Friday, July 13, 2012
Centros de poder
Espaços sociais são recortados por diversas formas e múltiplos processos de investimento sociocultural. As hierarquias, ou melhor, os processos de hierarquização produzem espaços sociais cujo sistema de delimitação instaura divisões, distinções, distanciamentos e operações de separação de toda natureza. Para isso, os pontos de referência que são mobilizados num verdadeiro processo de construção de referenciação giram em torno de um trabalho de enquadramento da memória social (Pollak) pelos centros, os lugares de fala enquanto lugares de instauração de domínio (Barthes) e os lugares de poder, enquanto lugares de posicionamento do sujeito da fala autorizada (Bourdieu), o lugar do sujeito, enfim, que pelo tudo indica na leitura que Deleuze faz dessa questão em Foucault trata-se de uma função derivada. A expansão e a difusão de modelos de centros realiza no espaço social interno, no meio interno, no dentro, um tipo de colonização para dentro do espaço social (Virilio).
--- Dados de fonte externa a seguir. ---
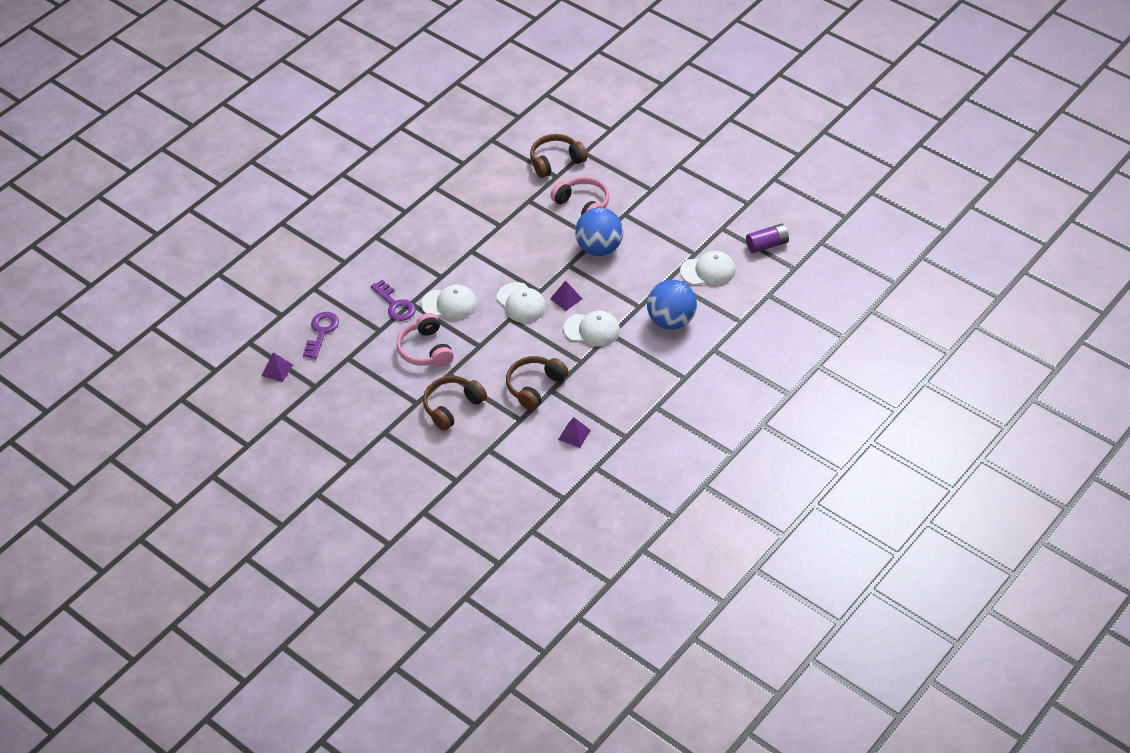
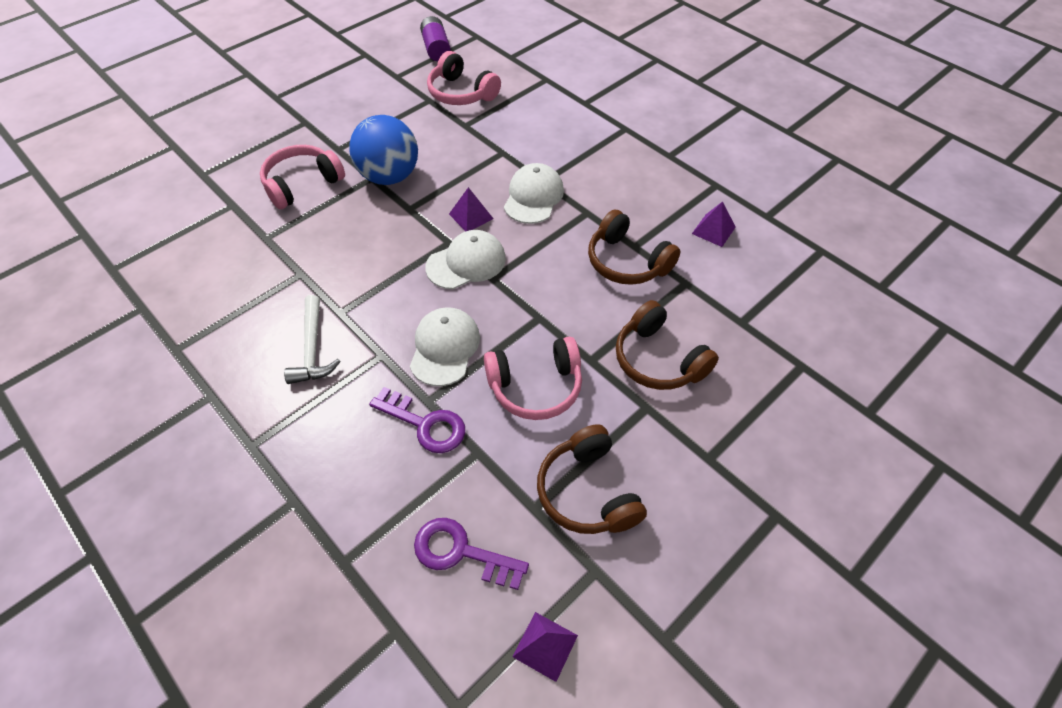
camera: 85 degrees left, 5 degrees up
(395, 304) = (425, 424): purple key -> purple key turned 60 degrees clockwise
(442, 245) = (312, 349): none -> white hammer
(556, 161) = (203, 202): brown headphones -> brown headphones (587, 492)
(671, 321) = (533, 129): blue ball -> none
(708, 271) = (461, 93): white cap -> pink headphones

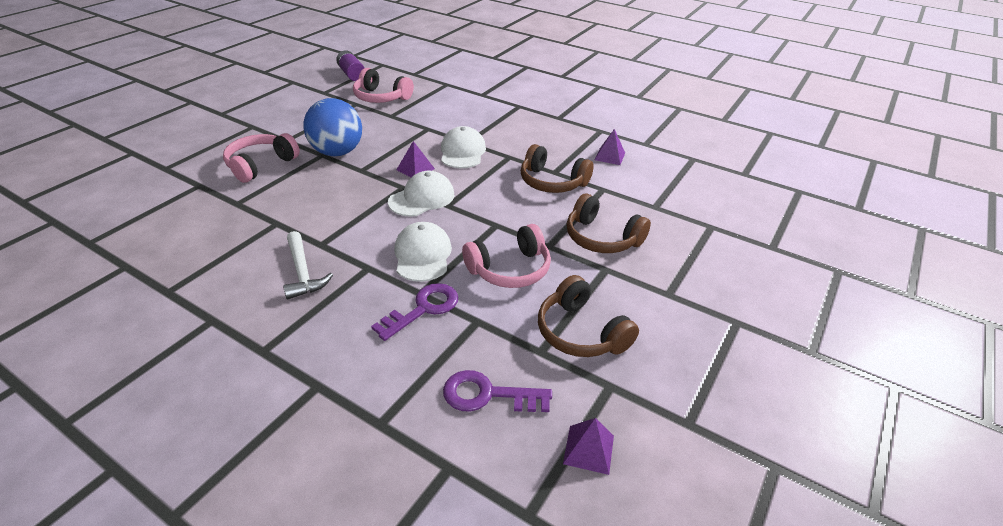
camera: 15 degrees left, 15 degrees down
(425, 424) = (423, 309): purple key -> purple key turned 60 degrees counterclockwise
O centro de poder enquanto centro de poder irradiador opera com seus agentes sociais concretos, com seus complexos institucionais, com a fluidificação do sistema de valor concorrente e a coisificação de escalas hegemônicas de valor e tudo aquilo que afeta a questão do exercício do poder simbólico, para usar essa expressão um tanto já gasta, mas que se retomada em sentido não puramente teórico, mas como ferramenta, ainda nos serve na pesquisa, para observar como que o centro não existe antes de ser reconhecido, daí os signos de autoridade, os signos de poder, os signos de centralização, por que não dizermos assim, que vão apontando para o olhar heteróclito a heteronomia do centro e a perda da autonomia de si enquanto centro das relações sociais. São as questões da dominação, da autoridade e da construção do território que parecem se sobrepor umas às outras nesse jogo de verdade e nesse jogo de linguagem que busca obter pela unificação de uma comunidade de valores "artificial" a lógica de funcionamento do centro, que é uma lógica paraestatal e, portanto, contra a socialidade.